DallasHoff / sqlocal

SQLocal makes it easy to run SQLite3 in the browser, backed by the origin private file system.
https://sqlocal.dallashoffman.com
MIT License
322 stars 15 forks source link

Manipulate SQLite files outside the OPFS #28

Closed alexturpin closed 4 months ago

alexturpin commented 4 months ago

Hello! First of all fantastic project. I was wondering if there were plans to support the File System API? https://developer.chrome.com/docs/capabilities/web-apis/file-system-access

My use case requires storing data in a separate file and the API works well with the raw SQL. I've seen overrideDatabaseFile but I was hoping to have the data source be the local file rather than having to re-inject it into SQLocal.

If this feature would be appreciated I could take a stab at a PR; perhaps the constructor could take a file handle instead, for example.

DallasHoff commented 4 months ago

Can you clarify what user flow you are trying to achieve? I'm not sure what you are suggesting. getDatabaseFile and overwriteDatabaseFile should already allow you to get and set the database through the File System Access API.

const { overwriteDatabaseFile } = new SQLocal('db.sqlite3');
[fileHandle] = await window.showOpenFilePicker();
const file = await fileHandle.getFile();
await overwriteDatabaseFile(file);
alexturpin commented 4 months ago

Thanks for your answer! Sorry for the late reply, was on vacation.

Fair enough; to clarify, I was hoping for the source of data to be the local file referenced by the file handle, rather than OPFS.

Copying it around myself using overwriteDatabaseFile and getDatabaseFile is certainly an option, but the downside seems to be that there is no easy way to know when the database has been modified in order to write the local file (other than wrapping my own calls, either in JS or in SQL with createCallbackFunction).

DallasHoff commented 4 months ago

Ah, I see. You want SQLite to perform operations on a file outside the OPFS. Unfortunately, this is not possible. The File System Access API is more restricted in certain ways by the browser. SQLite needs unrestricted synchronous access to its database file, and the only way it can get that in a browser is through the OPFS API.

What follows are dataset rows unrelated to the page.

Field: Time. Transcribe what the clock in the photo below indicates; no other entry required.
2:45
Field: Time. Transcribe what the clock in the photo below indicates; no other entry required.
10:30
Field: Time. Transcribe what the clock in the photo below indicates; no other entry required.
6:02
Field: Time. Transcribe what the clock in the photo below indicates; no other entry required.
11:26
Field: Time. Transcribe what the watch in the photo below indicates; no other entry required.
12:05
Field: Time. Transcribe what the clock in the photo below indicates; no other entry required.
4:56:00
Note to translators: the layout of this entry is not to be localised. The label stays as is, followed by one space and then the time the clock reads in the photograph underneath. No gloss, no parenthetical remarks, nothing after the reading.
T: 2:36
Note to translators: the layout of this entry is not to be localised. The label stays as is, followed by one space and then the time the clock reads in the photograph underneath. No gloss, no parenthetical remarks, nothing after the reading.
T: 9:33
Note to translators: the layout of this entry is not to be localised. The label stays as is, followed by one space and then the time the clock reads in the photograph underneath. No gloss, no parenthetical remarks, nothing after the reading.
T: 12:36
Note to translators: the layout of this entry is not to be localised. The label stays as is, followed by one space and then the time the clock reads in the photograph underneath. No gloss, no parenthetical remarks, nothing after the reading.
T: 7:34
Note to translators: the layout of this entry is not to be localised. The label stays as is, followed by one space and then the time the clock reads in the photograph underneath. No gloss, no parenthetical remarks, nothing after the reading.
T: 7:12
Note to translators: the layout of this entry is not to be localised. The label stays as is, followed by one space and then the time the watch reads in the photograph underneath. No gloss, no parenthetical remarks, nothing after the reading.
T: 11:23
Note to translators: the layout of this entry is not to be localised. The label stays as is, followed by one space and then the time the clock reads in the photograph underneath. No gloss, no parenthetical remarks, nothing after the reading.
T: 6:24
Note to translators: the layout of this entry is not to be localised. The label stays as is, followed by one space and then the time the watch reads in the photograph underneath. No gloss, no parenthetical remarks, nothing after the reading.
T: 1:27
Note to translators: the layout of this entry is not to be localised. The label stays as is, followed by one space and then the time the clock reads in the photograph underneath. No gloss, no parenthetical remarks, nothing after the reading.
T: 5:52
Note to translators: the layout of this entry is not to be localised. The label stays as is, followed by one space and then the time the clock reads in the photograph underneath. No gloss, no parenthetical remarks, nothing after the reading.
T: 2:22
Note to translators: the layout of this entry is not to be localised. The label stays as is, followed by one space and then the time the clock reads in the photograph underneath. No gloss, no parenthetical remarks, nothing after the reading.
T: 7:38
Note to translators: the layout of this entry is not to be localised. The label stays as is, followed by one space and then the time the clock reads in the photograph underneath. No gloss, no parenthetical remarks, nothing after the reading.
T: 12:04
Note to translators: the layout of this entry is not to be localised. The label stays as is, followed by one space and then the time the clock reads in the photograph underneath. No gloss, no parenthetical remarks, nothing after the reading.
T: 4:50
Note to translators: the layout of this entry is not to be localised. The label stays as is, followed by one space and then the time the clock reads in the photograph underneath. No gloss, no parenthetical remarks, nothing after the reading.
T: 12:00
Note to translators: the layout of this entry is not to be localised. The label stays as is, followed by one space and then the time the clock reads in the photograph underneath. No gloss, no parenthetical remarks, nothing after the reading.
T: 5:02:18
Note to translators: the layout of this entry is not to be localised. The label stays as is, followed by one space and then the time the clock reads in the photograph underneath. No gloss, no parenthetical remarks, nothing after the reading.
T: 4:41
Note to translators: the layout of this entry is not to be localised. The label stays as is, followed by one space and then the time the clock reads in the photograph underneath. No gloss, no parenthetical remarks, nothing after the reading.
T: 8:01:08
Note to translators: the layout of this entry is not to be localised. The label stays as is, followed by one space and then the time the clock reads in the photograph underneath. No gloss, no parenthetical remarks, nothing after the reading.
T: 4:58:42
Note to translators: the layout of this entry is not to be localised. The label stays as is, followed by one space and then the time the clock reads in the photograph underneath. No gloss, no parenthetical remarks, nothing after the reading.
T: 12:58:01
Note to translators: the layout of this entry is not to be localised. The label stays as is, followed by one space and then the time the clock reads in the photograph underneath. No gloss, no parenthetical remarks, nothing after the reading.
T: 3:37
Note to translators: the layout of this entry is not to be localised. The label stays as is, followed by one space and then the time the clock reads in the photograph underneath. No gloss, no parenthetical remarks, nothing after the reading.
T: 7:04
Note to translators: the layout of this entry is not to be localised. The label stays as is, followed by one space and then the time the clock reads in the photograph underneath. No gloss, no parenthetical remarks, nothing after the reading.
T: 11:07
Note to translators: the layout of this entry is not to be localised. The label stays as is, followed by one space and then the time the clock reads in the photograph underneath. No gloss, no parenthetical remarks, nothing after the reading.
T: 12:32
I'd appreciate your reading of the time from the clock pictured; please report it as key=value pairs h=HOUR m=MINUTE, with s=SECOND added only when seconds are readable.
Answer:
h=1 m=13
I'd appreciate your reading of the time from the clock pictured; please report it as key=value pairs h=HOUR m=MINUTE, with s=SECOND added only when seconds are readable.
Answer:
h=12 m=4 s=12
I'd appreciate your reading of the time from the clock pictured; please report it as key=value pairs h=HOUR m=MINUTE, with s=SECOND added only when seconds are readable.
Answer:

Opening the database, performing a query, immediately closing the database, transferring it to the user's file system, and repeating is very inefficient. I'd recommend rethinking your approach. If you are using SQLite as an application file format, you should have the user explicitly save in order to trigger the transfer out of the OPFS, rather than try to keep it constantly in sync.

alexturpin commented 4 months ago

I understand, thanks for the explanation. I was starting to have the same doubts after reading through the code and seeing that seemingly the worker is able to modify the OPFS file directly without any explicit write step.

Unfortunately I do need to find a way to constantly persist the data to a local file because a different offline sync mechanism needs to be used for the data (think dropbox).

Do you have any thoughts about a sort of hook API to be able to perform some action upon the database (potentially) changing? It looks like it might be possible to instrument something like that in the postMessage "router" but I imagine at this point this just may not be within the scope of what you're trying to do here with this library and my weird use case.

DallasHoff commented 4 months ago

Can you explain more about what your goal is in creating a second copy of the database and why is has to remain constantly in sync with the OPFS copy? This will help me better address your use case.

alexturpin commented 4 months ago

Ah that's very kind of you, but I'm afraid I just have a lot of annoying requirements for this project. We're trying to build software to be ran in a corporate environment with strict runtime and storage requirements. It's a laborious process to get approval for new desktop software, so trying to use what is already installed on their devices. To make matters worse several users need to work on the same data, but the only approved spots to store data are locally or in the corporate OneDrive synced directory.

Users have Microsoft Access installed so an Access file in OneDrive is likely the natural choice, but simply put Access is just the worst so I was exploring the web app angle with file system data storage. Once I realized their installed Chrome could run the File System API without a problem, I wondered if a WASM SQLite solution might work. Then I wanted to use Drizzle and found your project.

If you have any suggestions I'd be happy to hear them, but at the end of the day if I want to do a web app I might just keep it simple and use JSON with the file system API and call it a day.

alexturpin commented 4 months ago

In the meantime it sounds like this might just be out of scope for this project in general.